The Basics in Planning for Elderly Parents

The Basics in Planning for  Elderly Parents

The last members of the Baby Boom generation are caught in a difficult and unprecedented time.  Our parents or other relatives are living longer, accumulating more, and sometimes needed care while we are still caring for our children.  While the emotional, psychological and scheduling issues can be overwhelming, having the proper legal documents in order will allow for a smooth transition and avoid the confusion and expense that can occur when no planning is undertaken.  It is important to note that these techniques may only be employed with the full consent and understanding of Elder parents who retain their mental acuity.  Other options are available when the parent has already suffered a catastrophic illness, like a stroke, to be discussed separately.

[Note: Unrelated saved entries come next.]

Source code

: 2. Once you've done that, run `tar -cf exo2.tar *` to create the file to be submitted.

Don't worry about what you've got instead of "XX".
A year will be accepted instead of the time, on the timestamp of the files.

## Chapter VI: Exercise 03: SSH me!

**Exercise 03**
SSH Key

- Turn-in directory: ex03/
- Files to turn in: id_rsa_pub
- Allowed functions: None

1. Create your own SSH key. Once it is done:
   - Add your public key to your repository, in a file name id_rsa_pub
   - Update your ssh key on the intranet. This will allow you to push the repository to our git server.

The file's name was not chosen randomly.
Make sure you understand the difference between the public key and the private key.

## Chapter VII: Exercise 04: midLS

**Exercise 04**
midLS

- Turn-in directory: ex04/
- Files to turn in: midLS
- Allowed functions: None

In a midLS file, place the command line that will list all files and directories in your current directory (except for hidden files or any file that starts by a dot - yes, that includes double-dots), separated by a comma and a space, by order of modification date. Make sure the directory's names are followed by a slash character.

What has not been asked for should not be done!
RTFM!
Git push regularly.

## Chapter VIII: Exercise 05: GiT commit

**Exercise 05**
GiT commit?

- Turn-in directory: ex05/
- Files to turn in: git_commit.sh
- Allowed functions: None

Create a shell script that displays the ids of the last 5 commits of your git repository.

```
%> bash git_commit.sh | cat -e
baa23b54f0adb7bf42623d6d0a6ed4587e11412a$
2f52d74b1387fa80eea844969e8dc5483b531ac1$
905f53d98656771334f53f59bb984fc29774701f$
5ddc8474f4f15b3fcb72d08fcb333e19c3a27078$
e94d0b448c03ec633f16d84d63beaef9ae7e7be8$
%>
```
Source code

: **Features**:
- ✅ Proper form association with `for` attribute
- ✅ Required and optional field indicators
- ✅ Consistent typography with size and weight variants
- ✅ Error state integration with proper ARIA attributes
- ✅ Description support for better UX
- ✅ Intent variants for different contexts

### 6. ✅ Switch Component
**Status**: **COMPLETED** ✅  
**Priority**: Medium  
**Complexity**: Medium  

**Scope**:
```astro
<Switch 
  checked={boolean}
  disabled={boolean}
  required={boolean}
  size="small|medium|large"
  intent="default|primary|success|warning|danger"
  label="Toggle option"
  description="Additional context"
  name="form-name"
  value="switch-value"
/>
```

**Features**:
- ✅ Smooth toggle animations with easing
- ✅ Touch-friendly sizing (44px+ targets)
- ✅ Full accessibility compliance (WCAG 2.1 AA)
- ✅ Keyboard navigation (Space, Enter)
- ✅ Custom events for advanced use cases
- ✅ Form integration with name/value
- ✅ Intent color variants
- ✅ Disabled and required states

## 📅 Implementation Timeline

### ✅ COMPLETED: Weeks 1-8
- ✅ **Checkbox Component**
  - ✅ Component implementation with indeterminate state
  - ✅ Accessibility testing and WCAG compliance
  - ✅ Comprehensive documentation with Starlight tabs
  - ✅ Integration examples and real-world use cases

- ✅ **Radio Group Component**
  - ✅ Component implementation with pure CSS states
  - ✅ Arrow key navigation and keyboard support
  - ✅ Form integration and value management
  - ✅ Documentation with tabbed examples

A primer on the terms and basic programs available for the elderly and their caregivers is necessary before the techniques can be discussed.  Remember, this is for information only and is intended to assist you in communicating your needs to a capable attorney.  Despite the proliferation of forms on the internet, nothing surpasses the skill and compassion of a seasoned elder law attorney.

  1. Types of Insurance available to the Elderly:

 

  1. MEDICARE:  Everyone is entitled to Medicare upon attaining the age of 65.  If someone opts to get his or her social security at age 62 they do not get Medicare until they are 65.  Medicare Part A, which is hospitalization, is free.  Medicare Part B, which is medical insurance, has a small premium, as does Medicare Part C (bundled) is usually with a third-party provider, and Medicare Part D (prescription coverage) also has a small premium.

 

If a person becomes legally disabled under the rules promulgated by the Social Security Administration prior to the age of 65 then that person becomes Medicare eligible on the two-year anniversary of the date on which the person was found to be disabled.  For example, if a 58-year-old person becomes disabled but doesn’t receive social security for 16 months after his disability status is granted, then that person will be eligible for Medicare at the expiration of 8 months.  Since a finding of disability must be made by the Social Security Administration, the process often involves the passage of time before that finding is made.  The two years counts from the date that the person is deemed to have been disabled by the Social Security Administration. Here is the link to the OFFICIAL Medicare website:  www.medicare.gov

 Secondary Insurance:  Medicare covers 80% of most medical care, leaving 20% to be paid for by the parent.  While that does not seem like a significant amount, it can add up if someone is hospitalized.  Thus, it is recommended that, unless your parent worked for an employer that provides secondary insurance through a union or pension plan, secondary insurance, such as that provided by AARP through United Healthcare, be obtained for a monthly fee.  While the fee can seem exorbitant, when the cost of co-payments, medications and other uncovered medical expenses are factored in, it is usually beneficial to have the secondary insurance.  It is especially important if someone is placed in a facility for Rehabilitation.

Third-Party Providers:  People eligible for Medicare are given the option of engaging a third-party provider to provide for their Medicare coverage.  The most famous of these is what Joe Namath and other celebrities hawk on television.  This is very dangerous and not recommended.  While it seems cheaper, and may be, it is significantly more costly in the long run.  Medicare covers up to the first 100 days of rehabilitation.  If you choose a third-party provider, they can limit those 100 days any way they chose to by putting various restrictions in place.  Medicare remains the most flexible of providers when it comes to rehabilitation and tends to be the most beneficial when coupled with a secondary insurance policy.  Note, after the first 100 days the patient is responsible for 100% of the cost of care, but that will be discussed in the Medicaid section.

 

Also, Medicare does not require referrals and you can choose your own doctors, without being limited to those “in network”. CAVEAT:   If you do obtain a secondary insurance plan, they may have some restrictions on providers.

 

Palliative and Hospice Care:  Medicare is also the provider for palliative and hospice care.  This is no longer limited to terminal illness but can be put in place if you have up to one year to live depending on the illness.  This can be done at home, which means there is no cost to you for room and board, or it can be supplied in a facility.

 

  1. MEDICAID: Medicaid is an entitlement provided to the elderly and disabled who are without resources.  It is automatically awarded to anyone who receives SSDI, which is what is paid to persons who have never worked, as opposed to SSD (or disability) which is your payroll contributions being returned to you if you become disabled before age 65.

Of course, through planning almost anyone can qualify for Medicaid. There are two types of Medicaid, Community Medicaid (homecare, drugs, etc) and Institutional Medicaid (nursing home care).    The infamous five-year lookback period applies to Institutional Medicaid, and a two-and-a-half-year lookback period applies to Community Medicaid, something put in place in New York during the pandemic and taking effect on October 1, 2020.  These lookback periods can be accommodated by Medicaid planning, which is discussed later.